It has been almost two decades since the last episode of "Seinfeld" aired, and the record-breaking television show is still a cash cow.
This weekend is the 25 year anniversary of the first episode of "Seinfeld" in its current form—not counting the poorly-received "The Seinfeld Chronicles" pilot episode that was aired but not picked up by the network the year before. After a finale that drew Super-Bowl-level viewership in 1998, the show embarked on a record-breaking series of syndication cycles that continue to this day.
Successful television shows typically are sold for two to three cycles of re-runs, but "Seinfeld" is already in an unprecedented fifth cycle, and continues to hold its own against new generations of syndicated shows. Overall, more people have watched Seinfeld as a re-run than watched it when it was the most popular show on television.

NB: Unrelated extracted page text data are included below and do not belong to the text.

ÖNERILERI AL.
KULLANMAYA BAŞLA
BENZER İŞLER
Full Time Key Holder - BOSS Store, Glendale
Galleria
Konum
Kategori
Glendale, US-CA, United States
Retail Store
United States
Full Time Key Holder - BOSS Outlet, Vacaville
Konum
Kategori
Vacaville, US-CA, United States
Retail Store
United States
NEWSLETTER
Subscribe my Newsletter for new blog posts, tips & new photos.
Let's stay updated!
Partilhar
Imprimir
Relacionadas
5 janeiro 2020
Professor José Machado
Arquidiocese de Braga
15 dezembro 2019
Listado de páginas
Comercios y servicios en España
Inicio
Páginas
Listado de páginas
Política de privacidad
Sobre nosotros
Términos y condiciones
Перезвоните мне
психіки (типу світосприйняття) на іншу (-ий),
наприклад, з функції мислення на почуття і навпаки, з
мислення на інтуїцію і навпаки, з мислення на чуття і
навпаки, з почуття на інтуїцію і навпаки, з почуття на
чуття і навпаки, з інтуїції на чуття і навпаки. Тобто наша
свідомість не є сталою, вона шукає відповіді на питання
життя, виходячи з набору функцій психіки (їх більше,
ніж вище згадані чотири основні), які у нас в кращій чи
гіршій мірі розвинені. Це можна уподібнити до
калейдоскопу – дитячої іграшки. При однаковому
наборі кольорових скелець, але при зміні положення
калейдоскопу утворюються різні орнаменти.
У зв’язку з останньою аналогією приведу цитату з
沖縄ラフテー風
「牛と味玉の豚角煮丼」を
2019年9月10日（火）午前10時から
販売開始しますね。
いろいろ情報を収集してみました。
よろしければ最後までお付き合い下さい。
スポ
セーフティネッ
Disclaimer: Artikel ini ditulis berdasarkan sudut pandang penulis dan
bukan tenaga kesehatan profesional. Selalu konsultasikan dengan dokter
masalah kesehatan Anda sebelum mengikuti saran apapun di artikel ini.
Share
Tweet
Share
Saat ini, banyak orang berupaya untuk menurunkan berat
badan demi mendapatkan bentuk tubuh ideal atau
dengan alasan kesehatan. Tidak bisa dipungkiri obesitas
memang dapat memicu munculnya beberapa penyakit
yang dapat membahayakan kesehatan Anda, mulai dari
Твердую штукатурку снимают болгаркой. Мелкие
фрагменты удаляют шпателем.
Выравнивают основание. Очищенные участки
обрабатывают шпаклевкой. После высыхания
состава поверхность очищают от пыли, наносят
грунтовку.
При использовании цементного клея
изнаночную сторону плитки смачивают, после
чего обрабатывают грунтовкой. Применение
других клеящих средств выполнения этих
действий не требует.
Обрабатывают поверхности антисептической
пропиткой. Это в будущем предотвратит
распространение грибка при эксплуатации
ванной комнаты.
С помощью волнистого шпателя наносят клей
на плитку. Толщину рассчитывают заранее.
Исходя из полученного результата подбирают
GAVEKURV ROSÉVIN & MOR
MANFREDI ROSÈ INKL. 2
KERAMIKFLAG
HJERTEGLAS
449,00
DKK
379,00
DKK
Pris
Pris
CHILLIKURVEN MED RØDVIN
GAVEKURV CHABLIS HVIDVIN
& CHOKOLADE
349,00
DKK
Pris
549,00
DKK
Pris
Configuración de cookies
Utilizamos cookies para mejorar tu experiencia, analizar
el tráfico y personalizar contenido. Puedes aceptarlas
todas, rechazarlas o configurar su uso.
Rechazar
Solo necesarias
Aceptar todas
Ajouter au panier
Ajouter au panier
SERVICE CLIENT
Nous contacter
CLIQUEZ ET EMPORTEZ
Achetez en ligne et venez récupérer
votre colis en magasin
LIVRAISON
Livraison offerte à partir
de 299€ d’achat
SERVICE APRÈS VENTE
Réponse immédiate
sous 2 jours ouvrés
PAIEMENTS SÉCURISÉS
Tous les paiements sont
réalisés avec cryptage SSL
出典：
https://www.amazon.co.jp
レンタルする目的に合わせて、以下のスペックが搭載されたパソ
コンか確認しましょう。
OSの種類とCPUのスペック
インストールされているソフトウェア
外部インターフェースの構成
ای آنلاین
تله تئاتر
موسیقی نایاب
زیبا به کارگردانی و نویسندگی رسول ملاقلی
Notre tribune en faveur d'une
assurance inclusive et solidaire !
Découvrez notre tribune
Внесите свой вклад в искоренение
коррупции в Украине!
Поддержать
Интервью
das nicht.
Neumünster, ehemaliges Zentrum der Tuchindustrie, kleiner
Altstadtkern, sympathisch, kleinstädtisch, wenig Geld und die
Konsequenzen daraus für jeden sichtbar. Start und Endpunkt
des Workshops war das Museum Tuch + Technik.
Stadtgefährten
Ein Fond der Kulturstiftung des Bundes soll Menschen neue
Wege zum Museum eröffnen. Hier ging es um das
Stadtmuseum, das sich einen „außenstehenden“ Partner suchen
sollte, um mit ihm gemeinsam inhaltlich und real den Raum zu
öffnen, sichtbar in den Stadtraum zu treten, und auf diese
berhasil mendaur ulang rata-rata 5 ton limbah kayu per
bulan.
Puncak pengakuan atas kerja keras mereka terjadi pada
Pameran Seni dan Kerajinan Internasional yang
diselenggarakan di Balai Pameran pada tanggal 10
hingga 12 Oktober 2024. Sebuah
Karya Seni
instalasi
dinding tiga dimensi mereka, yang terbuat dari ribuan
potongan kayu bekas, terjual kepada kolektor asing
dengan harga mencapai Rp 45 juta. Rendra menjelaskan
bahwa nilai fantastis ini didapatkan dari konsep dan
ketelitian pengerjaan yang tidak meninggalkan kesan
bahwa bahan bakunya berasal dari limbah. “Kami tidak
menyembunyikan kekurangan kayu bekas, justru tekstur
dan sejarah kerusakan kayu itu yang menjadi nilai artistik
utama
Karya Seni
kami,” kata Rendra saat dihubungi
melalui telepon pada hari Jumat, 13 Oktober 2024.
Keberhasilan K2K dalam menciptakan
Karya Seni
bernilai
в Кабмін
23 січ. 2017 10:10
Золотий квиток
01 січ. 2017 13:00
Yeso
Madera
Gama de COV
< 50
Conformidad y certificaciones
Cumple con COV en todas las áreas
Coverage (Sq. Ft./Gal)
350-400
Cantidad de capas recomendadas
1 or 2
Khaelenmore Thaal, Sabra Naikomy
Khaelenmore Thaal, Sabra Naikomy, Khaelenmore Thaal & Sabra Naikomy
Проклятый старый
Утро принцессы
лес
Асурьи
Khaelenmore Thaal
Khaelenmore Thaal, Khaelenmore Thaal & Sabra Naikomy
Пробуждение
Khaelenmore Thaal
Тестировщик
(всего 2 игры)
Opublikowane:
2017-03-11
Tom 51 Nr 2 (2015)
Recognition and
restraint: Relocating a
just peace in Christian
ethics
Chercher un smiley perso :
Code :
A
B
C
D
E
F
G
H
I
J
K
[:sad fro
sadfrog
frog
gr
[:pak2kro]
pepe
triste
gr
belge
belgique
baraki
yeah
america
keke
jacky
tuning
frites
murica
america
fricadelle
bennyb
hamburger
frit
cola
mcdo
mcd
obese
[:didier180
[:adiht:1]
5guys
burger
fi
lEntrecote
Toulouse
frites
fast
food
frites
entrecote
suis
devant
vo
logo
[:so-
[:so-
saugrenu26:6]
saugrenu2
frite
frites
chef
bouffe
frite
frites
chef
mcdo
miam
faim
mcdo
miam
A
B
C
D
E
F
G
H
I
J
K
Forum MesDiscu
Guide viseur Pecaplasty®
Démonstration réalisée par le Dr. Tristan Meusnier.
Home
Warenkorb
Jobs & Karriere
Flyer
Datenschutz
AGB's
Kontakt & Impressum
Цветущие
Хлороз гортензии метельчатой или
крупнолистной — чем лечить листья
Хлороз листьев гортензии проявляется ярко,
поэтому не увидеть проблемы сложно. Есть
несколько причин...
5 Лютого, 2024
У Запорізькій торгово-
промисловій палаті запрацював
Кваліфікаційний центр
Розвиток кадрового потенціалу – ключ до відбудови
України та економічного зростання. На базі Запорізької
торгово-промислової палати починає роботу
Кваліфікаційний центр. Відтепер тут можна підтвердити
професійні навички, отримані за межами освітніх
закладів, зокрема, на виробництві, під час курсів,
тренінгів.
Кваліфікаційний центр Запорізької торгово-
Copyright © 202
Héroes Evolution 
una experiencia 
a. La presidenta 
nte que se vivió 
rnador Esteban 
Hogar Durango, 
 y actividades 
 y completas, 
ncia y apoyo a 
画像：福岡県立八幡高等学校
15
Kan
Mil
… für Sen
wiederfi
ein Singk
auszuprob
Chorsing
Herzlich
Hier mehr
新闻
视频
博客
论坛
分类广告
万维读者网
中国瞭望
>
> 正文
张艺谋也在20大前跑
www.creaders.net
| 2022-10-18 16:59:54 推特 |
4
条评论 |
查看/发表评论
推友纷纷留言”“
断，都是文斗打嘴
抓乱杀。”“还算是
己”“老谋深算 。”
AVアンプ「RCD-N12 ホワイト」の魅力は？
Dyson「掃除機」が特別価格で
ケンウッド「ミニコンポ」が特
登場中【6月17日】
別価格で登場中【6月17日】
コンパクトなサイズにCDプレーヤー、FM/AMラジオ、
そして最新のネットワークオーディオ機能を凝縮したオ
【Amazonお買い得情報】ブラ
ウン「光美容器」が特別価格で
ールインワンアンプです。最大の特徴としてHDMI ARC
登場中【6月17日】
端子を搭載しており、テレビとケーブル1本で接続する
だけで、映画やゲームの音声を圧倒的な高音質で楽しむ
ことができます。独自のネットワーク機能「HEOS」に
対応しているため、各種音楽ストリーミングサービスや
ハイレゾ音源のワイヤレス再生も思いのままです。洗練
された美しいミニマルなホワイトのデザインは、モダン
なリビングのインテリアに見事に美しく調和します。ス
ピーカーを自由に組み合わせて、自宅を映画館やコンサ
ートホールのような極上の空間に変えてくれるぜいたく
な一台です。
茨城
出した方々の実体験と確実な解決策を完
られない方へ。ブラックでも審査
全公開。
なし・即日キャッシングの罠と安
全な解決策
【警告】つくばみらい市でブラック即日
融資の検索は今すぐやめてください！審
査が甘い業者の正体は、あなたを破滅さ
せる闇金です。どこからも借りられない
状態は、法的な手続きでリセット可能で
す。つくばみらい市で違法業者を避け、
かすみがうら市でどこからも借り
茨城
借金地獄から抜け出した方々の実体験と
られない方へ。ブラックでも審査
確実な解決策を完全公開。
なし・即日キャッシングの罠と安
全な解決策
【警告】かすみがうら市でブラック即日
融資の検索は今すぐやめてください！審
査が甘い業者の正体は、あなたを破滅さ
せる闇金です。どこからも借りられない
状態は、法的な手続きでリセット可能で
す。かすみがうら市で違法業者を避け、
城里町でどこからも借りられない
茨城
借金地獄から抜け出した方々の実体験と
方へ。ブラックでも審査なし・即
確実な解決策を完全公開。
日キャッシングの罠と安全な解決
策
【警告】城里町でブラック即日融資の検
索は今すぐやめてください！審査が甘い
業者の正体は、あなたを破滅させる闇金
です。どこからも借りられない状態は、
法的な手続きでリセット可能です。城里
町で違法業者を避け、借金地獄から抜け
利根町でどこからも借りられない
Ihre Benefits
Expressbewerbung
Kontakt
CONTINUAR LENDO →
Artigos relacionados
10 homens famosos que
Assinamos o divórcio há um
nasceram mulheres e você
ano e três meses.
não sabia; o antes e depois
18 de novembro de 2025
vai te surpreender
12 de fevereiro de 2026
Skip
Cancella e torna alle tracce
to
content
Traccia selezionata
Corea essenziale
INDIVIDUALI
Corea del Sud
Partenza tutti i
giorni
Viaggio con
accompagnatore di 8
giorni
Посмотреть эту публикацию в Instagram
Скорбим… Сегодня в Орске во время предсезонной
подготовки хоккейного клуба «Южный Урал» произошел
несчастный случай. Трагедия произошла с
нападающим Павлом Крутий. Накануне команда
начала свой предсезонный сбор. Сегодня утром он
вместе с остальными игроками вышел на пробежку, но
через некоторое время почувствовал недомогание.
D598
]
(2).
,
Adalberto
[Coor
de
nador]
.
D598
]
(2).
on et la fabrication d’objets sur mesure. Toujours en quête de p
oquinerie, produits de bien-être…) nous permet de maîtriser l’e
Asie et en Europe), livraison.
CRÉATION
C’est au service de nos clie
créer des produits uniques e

NBC initially tried "Seinfeld" in several time slots, finding that the show performed poorly against ABC's "Home Improvement." Yet when the network moved the show mid-season into the Thursday night slot after "Cheers," it took off, with its audience growing by almost 60 percent in only a few weeks.
"This probably means that a catastrophe is imminent, that something terrible will emerge from this," executive producer Larry David told the Los Angeles Times the month the show's fortunes shifted.
Instead, the show picked up the coveted 18-to-34 year old viewership, and saw its advertising rates skyrocket. According to surveys of ad buyers by Advertising Age, ad rates grew by an average of 24 percent each year after that—much faster than even the audience—reaching more than half a million in the last season and almost $2 million for final episode slots.
The show generated an average of more than $200 million per season in profit for NBC, or 10 million per episode, for a total of almost $2 billion.
"Seinfeld"'s broadcast earnings were impressive, but as of last year the show had earned even more—$3.1 billion, according to the Financial Times—in syndication deals.
According to trade publication Broadcasting and Cable, the show made about $2.3 billion on the first three cycles, in some cases charging more than $5 million per episode. On top of that, cable channels paid another $379 million. That leaves $400 million in repeat fees for the last two cycles—and "Seinfeld" is barely slowing.
The show still brings in a household share of 2 percent, according to Nielsen. That's not much less than more recent sitcom syndications like "How I Met Your Mother" (around 2.2 percent) or "Modern Family" (2.7). In 2003, at the peak of the most lucrative re-run cycle, "Seinfeld" produced $156 million in ad revenue, according to AdAge. Last year, over a decade later, it still pulled in $76 million, according to Kantar Media.
Not bad for a 25-year-old show.
Streaming video giant Hulu announced at the end of April that it was making a deal for the subscription video on demand rights for the show for around $875,000 an episode. That's another $160 million for Sony, Time Warner and the creators of "Seinfeld."
Hulu had to outbid Amazon and Yahoo for the show, according to the Wall Street Journal, and Netflix had also expressed interest in the rights.
It looks like the "show about nothing" will continue to make money until at least 2020.
DISCLOSURE: NBC is part of NBC Universal, as is CNBC.